8. Il résulte de ce qui précède que M. F et Mme B A épouse F sont fondés à demander l'annulation de la décision attaquée.

Sur les conclusions à fin d'injonction et d'astreinte :

9. Le présent jugement, eu égard au motif d'annulation retenu, implique nécessairement qu'il soit enjoint au ministre de l'intérieur et des outre-mer de faire délivrer à l'enfant C F le visa d'entrée et de long séjour demandé dans un délai de deux mois à compter de la notification du présent jugement.
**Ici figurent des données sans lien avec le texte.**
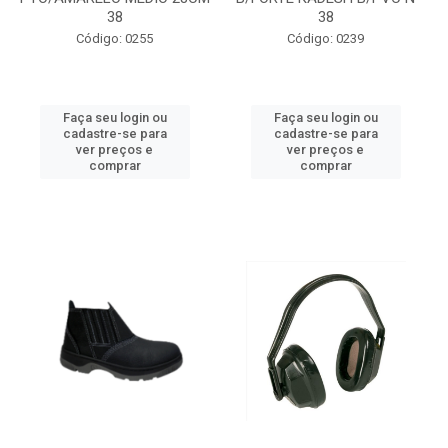
38
38
Código: 0255
Código: 0239
Faça seu login ou
Faça seu login ou
cadastre-se para
cadastre-se para
ver preços e
ver preços e
comprar
comprar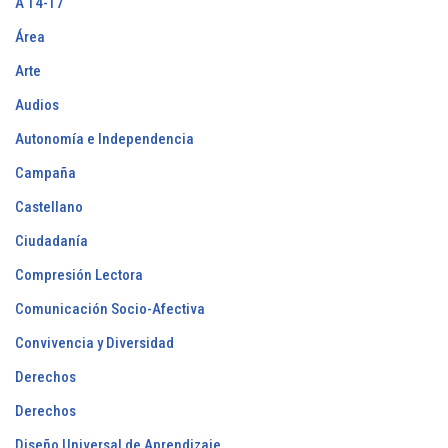
A 14-17
Área
Arte
Audios
Autonomía e Independencia
Campaña
Castellano
Ciudadanía
Compresión Lectora
Comunicación Socio-Afectiva
Convivencia y Diversidad
Derechos
Derechos
Diseño Universal de Aprendizaje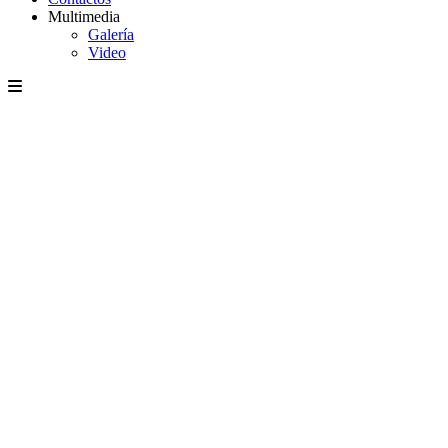
Multimedia
Galería
Video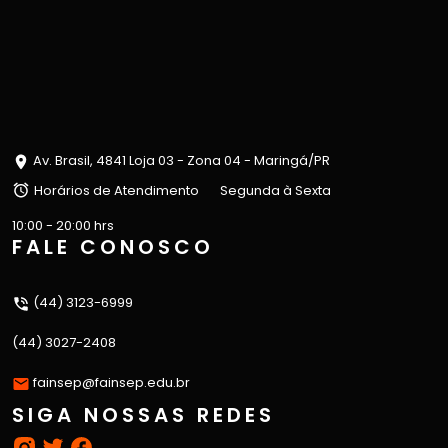
Av. Brasil, 4841 Loja 03 - Zona 04 - Maringá/PR
Horários de Atendimento
Segunda à Sexta
10:00 - 20:00 hrs
FALE CONOSCO
(44) 3123-6999
(44) 3027-2408
fainsep@fainsep.edu.br
SIGA NOSSAS REDES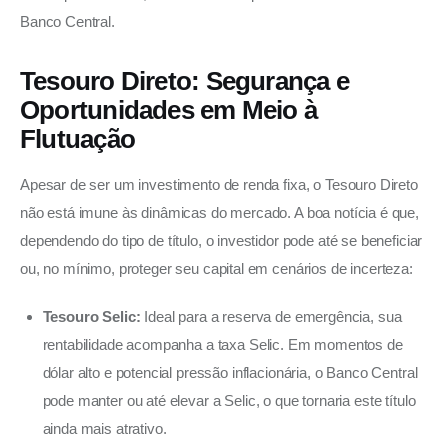
Banco Central.
Tesouro Direto: Segurança e
Oportunidades em Meio à
Flutuação
Apesar de ser um investimento de renda fixa, o Tesouro Direto 
não está imune às dinâmicas do mercado. A boa notícia é que, 
dependendo do tipo de título, o investidor pode até se beneficiar 
ou, no mínimo, proteger seu capital em cenários de incerteza:
Tesouro Selic:
Ideal para a reserva de emergência, sua
rentabilidade acompanha a taxa Selic. Em momentos de
dólar alto e potencial pressão inflacionária, o Banco Central
pode manter ou até elevar a Selic, o que tornaria este título
ainda mais atrativo.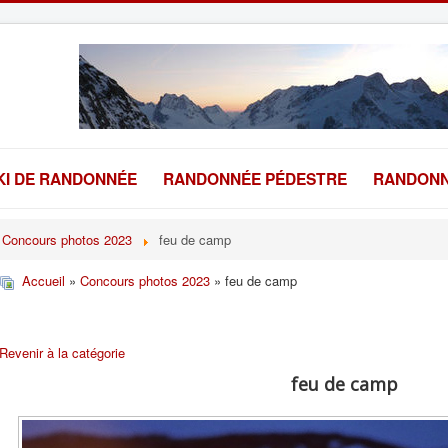
KI DE RANDONNÉE
RANDONNÉE PÉDESTRE
RANDONN
Concours photos 2023
feu de camp
Accueil
»
Concours photos 2023
» feu de camp
Revenir à la catégorie
feu de camp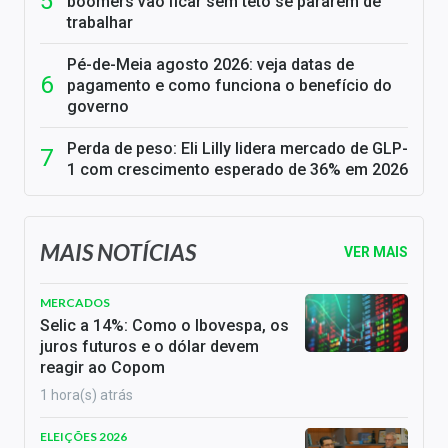
boomers vão ficar sem teto se pararem de
trabalhar
Pé-de-Meia agosto 2026: veja datas de
pagamento e como funciona o benefício do
governo
Perda de peso: Eli Lilly lidera mercado de GLP-
1 com crescimento esperado de 36% em 2026
MAIS NOTÍCIAS
VER MAIS
MERCADOS
Selic a 14%: Como o Ibovespa, os
juros futuros e o dólar devem
reagir ao Copom
1 hora(s) atrás
ELEIÇÕES 2026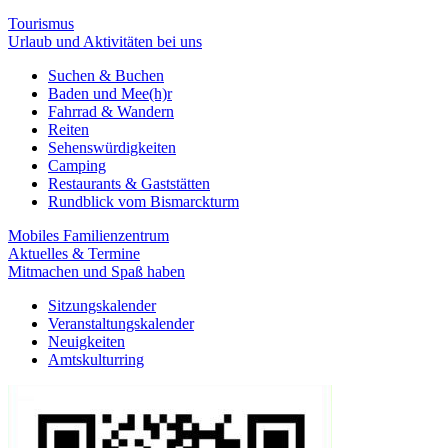
Tourismus
Urlaub und Aktivitäten bei uns
Suchen & Buchen
Baden und Mee(h)r
Fahrrad & Wandern
Reiten
Sehenswürdigkeiten
Camping
Restaurants & Gaststätten
Rundblick vom Bismarckturm
Mobiles Familienzentrum
Aktuelles & Termine
Mitmachen und Spaß haben
Sitzungskalender
Veranstaltungskalender
Neuigkeiten
Amtskulturring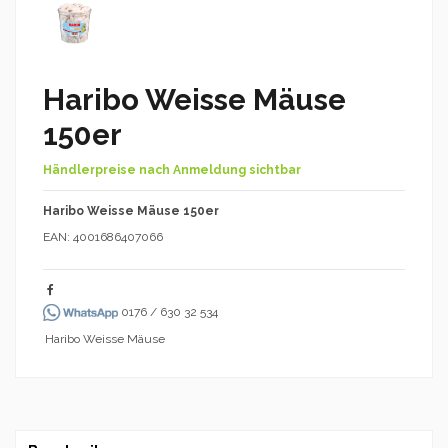
Haribo Weisse Mäuse
150er
Händlerpreise nach Anmeldung sichtbar
Haribo Weisse Mäuse 150er
EAN: 4001686407066
0176 / 630 32 534
Haribo Weisse Mäuse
Il n'y a pas lieu, dans les circonstances de l'espèce, d'assortir cette injonction d'une astreinte.

Sur les frais d'instance :

10. Il y a lieu, dans les circonstances de l'espèce, de mettre à la charge de l'Etat la somme de 1 200 euros à verser à M. F en application des dispositions de l'article L. 761-1 du code de justice administrative

D E C I D E :

Article 1er : La décision implicite née le 3 juin 2023 de la commission de recours contre les décisions de refus de visas d'entrée en France est annulée.

Article 2 : Il est enjoint au ministre de l'intérieur et des outre-mer de faire délivrer à

l'enfant C F le visa demandé dans un délai de deux mois à compter de la notification du présent jugement.

Article 3 : L'Etat versera à M. F une somme de 1 200 euros en application des dispositions de l'article L. 761-1 du code de justice administrative.

Article 4 : Le surplus des conclusions de la requête est rejeté.

Article 5 : Le présent jugement sera notifié à M. E F, Mme D G épouse F et au ministre de l'intérieur et des outre-mer.

Délibéré après l'audience du 18 juin 2024, à laquelle siégeaient :

M. Besse, président,

Mme Roncière, première conseillère,

M. Revéreau, premier conseiller.

Rendu public par mise à disposition au greffe le 16 juillet 2024.

La rapporteure,

M.-A. RONCIÈRE

Le président,

P. BESSE

La greffière,

S. BRIAND

La République mande et ordonne au ministre de l'intérieur et des outre-mer en ce qui le concerne ou à tous commissaires de justice à ce requis en ce qui concerne les voies de droit commun contre les parties privées, de pourvoir à l'exécution de la présente décision.